Strong communication on the intranet

24-10-2016 Have you considered how communication works on your intranet? Here are 5 tips for how to improve communication on your intranet
Most organizations of a certain size have an intranet. Typically this is where you find the canteen meny, where you collaborate or where to stay updated on future products and other news. However, many rarely visit their intranet. Maybe it is the landing page of their browser that you quickly move away from to find what you're actually looking for. Maybe it's a site you don't discover till 3 months after being hired. To avoid such situations and to attract visitors and keep them coming back you need to find out if your intranet is a good source of communication.
But what is communication? The basic communication model consists of 3 elements: a messenger, a message and a receiver. The messenger wants to send a message to the receiver - whether it hits home is all about how the message is shaped. Is it understandable to the receiver? Is it sent through a media that the receiver can access? Does the receiver even find the message relevant? 

To achieve good communication on your intranet you need to consider this model:

1. Who is the recipient?
The recipient is the typical user of the intranet. Consider who they are as that should impact the language used and the content that is presented on the site. If the typical user is strong in It then it's okay to use technical terms, if not, adapt the language to match. 

2. What does the recipient want from the intranet?
When the user finds their way to the intraet it's often with a specific goal in mind. Find out what this goal is so you can adapt the front page and the navigation to match. If the user is going to the intranet to find a guide for printing, they might look for a menu item called Guides. 

3. Who is the messenger?
Often the messenger is not the same person who actually edits and owns the intranet but can instead be a department, a field of expertise or the management. The messenger on the intranet will vary depending on whether the message is a news about organizational changes, a subsite presenting a department or something completely different. Consider if the messenger is stated. Is there a contact person listed? Is there a field showing the author of the page? If the receiver understand who the message is coming from it will help them understand the message. 

4. What is the message? 
What the receiver is looking for is one thing, but the messenger also has a purpose. Do you want to present a department? Do you want to guide the user or do you want the user to engage and interact with the site? The layout and content of the site should support the message the messenger wants to send to the receiver. 

5 good tips for strong communication on the intranet

With the above considerations in mind you can start to lay out a plan for how to use the intranet for communication. Here are 5 strong tips to help you and your organization achieve good communication on the intranet: 

1. Define your target groups: 
The communication models receiver should be the target group for the intranet and the communication on it. Who are the target groups in your organization? What roles do they have, what language do they speak and what is the corporate culture? Use your knowledge about the target group to target your intranet to match. If your primary target group are native English speakers and use their mobile phones as their primary device, then of course the content on the intranet should be in English and be made available across devices. 

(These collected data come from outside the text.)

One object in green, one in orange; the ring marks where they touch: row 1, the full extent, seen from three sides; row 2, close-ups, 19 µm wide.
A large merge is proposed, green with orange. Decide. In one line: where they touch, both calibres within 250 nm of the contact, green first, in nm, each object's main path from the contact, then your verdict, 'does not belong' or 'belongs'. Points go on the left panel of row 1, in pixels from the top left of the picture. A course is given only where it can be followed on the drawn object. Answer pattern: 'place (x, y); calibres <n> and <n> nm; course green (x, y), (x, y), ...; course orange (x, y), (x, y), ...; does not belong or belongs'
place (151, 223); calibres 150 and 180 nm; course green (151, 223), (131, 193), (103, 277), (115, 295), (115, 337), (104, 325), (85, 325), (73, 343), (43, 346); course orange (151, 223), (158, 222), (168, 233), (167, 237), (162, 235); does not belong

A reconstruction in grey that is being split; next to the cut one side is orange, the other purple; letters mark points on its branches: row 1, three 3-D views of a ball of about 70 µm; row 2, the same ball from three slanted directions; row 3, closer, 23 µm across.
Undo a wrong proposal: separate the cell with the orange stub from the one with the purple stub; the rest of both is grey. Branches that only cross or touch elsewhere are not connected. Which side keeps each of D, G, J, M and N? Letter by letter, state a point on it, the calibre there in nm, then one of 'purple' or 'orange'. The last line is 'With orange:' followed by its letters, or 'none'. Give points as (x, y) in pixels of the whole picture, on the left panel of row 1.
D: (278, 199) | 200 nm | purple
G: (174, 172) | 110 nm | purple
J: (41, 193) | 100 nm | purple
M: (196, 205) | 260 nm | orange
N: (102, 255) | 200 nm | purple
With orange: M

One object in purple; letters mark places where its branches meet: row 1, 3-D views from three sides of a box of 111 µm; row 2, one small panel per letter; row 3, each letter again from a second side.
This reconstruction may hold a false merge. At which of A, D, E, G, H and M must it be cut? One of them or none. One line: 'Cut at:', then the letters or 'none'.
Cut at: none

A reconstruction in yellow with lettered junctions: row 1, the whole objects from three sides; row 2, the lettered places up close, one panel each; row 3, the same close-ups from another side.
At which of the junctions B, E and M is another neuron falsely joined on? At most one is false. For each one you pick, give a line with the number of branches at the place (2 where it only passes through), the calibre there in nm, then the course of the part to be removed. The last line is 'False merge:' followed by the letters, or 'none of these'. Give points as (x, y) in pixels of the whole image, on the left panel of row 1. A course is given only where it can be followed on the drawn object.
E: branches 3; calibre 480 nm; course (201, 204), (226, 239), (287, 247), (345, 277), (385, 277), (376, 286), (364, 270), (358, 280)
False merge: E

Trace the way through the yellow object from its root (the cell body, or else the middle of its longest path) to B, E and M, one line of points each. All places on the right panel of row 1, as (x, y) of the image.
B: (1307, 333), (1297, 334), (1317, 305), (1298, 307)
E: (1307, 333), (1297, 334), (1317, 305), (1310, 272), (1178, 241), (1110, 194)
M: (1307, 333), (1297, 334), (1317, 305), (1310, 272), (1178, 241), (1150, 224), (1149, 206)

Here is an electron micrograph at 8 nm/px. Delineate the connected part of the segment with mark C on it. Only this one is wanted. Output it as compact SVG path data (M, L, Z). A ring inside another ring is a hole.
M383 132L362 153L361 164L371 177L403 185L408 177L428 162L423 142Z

2. Make the intranet the primary communication channel for your organization: 
In order to even attract your receiver, the target group, to your intranet, they need to expect that the intranet can give them relevant and personalized information. That requires that the intranet is a place for sharing corporate news, new hires, guides etc. If all communication takes place through email instead, the intranet will be a site rarely visited full of static information. 

3. Create the groups for knowledge sharing: 
It's one thing to make the intranet the primary channel for communication and another to turn it into the preferred search engine in the organization. If employees know that they can find the most up to date information about maternity leave, benefits, canteen menu etc. on the intranet, there's a good chance that they will seek out the intranet themselves. In companies with several locations, perhaps even globally, the intranet can even be of big help in introducing different parts of the organization to each other. 

4. Prioritize your messages: 
What are the main messages that the receiver should get? Make sure to highlight the top priorities by knowing what catches the eye. Use colours, pictures, font size and similar tools. This also plays a role in how the intranet looks on a phone. The top news should be at the top on both PC and mobile. 

5. Make way for two-way communication: 
If we look back on the basic communication model there's a big difference to whether or not the arrows goes both ways. Today where Facebook comments can be the basis of segments on the news, people are used to being able to engage in the conversation. You and your intranet can meet this expectation by allowing comments, likes and chat. Social Enterprise Networks like Yammer can also be embedded to the intranet. 
Do you want to know if your intranet is a good source of communication? Then make way for some two-way communication: ask your users.